Companies are under pressure to embrace value chain transparency. The upcoming European Corporate Sustainability Reporting Directive (CSDR), Due Diligence Directive and the consumer demand put a new perspective on this topic. It is no longer the question of how to optimise and make value chains more resilient but how to make them sustainable and transparent. During the pandemic, more leaders pledge their commitments to save our planet. While the ROI still doesn’t reflect investments in sustainability, the shareholders demand it.
Although it is evident that supply chain transparency is of high interest to governments in order to assure proper consideration of human rights, protect the environment, and good governance, it is not necessarily of interest by the firms and suppliers to make operations and processes along the supply chain transparent, especially not towards third parties. Current sustainability reporting frameworks do not combine the sustainability impacts (societal, environmental, and economic) coherently.
The sheer variety of standards, reporting industry-specific data, and the discrepancies between what companies want to and can report on have created a challenging environment for companies to report on sustainability. While larger companies can report extensively and use an array of different standards, this approach is not feasible for SMEs, which seem to be overwhelmed by the multitude of standards and their requirements.
We have reviewed currently available reporting frameworks that would help firms integrate sustainability practices in their businesses and reporting. In this article, we provide an overview of the most common frameworks.
An overview of sustainability reporting frameworks
The sustainability reporting standards we’ve researched tackle a variety of sustainability issues.
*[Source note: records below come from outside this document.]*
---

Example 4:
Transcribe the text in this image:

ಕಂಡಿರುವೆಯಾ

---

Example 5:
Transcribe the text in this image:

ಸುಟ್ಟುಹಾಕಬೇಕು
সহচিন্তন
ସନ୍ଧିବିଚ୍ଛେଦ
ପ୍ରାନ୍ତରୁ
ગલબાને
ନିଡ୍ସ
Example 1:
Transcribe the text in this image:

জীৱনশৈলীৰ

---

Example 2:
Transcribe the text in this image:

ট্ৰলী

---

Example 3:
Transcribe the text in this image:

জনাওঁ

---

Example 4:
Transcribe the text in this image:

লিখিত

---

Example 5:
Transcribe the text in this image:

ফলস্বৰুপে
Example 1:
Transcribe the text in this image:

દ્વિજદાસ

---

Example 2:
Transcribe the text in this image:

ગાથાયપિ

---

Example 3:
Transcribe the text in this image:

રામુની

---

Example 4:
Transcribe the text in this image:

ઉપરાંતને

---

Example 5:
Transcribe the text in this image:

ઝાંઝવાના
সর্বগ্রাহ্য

From industry-specific to cross-industry solutions, the companies can choose an array of sustainability factors to report on.
ESG is one of the most famous frameworks for sustainability reporting — and not without reason. It gives companies three categories in which sustainability is measured: Environment, Society, and Governance. These categories give companies the freedom on which issues to report on, enforcing no specific set of standards. Most companies disclose GHG emissions, water, and waste management as the most important environmental indicators, while they report on diversity, inclusion, and employee engagement in their societal section. The Governance category includes the most valuable information on how sustainability is dealt with, besides it showcases the company’s achievements on the executive level.
The Global Reporting Initiative (GRI) provides the world’s most widely used standards for sustainability reporting. Within this comprehensive framework, companies can report on three categories: economic, environmental, and social. The sustainability indicators cover a wide array of topics, from anti-competitive behaviour to marketing and labelling etc. The standards guide the companies to determine the sustainability factors to report on and type of data for each indicator. This makes the GRI framework one of the most comprehensive sets of standards applicable across all industries.
SDGs were set by the UN as a means to achieve sustainable development on ecological, social, and economic levels by 2030. The 17 SDGs range from ending poverty to responsible consumption and production. Many companies choose a few SDGs to showcase their commitments and business achievements in their sustainability reports. The SDG principles can be integrated in business activities. SDGs have proved a well structured and practical framework for companies to showcase their activities with regards to sustainability.
SASB focuses on quantifying and reporting the environmental impacts and risks of a company’s performance across 77 different industry standards. It offers a tailored approach to fit investors’ needs. The SASB was developed based on the fact that not all sustainability factors matter equally to each industry and that the sustainability indicators differ from sector to sector.
The Task Force on Climate-related Financial Disclosures (TCFD) is closely related to SASB. It addresses how climate change might impact the organisation’s ability to create value.
5. Sustainability reporting standards from International Organization for Standardization (ISO)
ISO offers standards on five different topics: quality management, environmental management, health and safety standards, energy management, food safety, and IT security. In particular, the ISO 14000 family of standards is known and defined as a series of international environmental management standards, guides, and technical reports.
Corporate Sustainability Reporting Directive (CSRD)
In November 2022, the European Council approved the new Corporate Sustainability Reporting Directive (CSRD), which replaces the Non-Financial Reporting Directive (NFRD), introducing more detailed reporting measures and applying to more companies. These will need to disclose more sustainability-related information, such as the effects of their business model, strategy and supply chains on sustainability and the influence of external environmental and social actors on their activities. Companies will also be required to report on Scope 3 emissions, the indirect emissions that result from a company’s upstream and downstream activities. The regulation will start to apply from 2024 to 2028.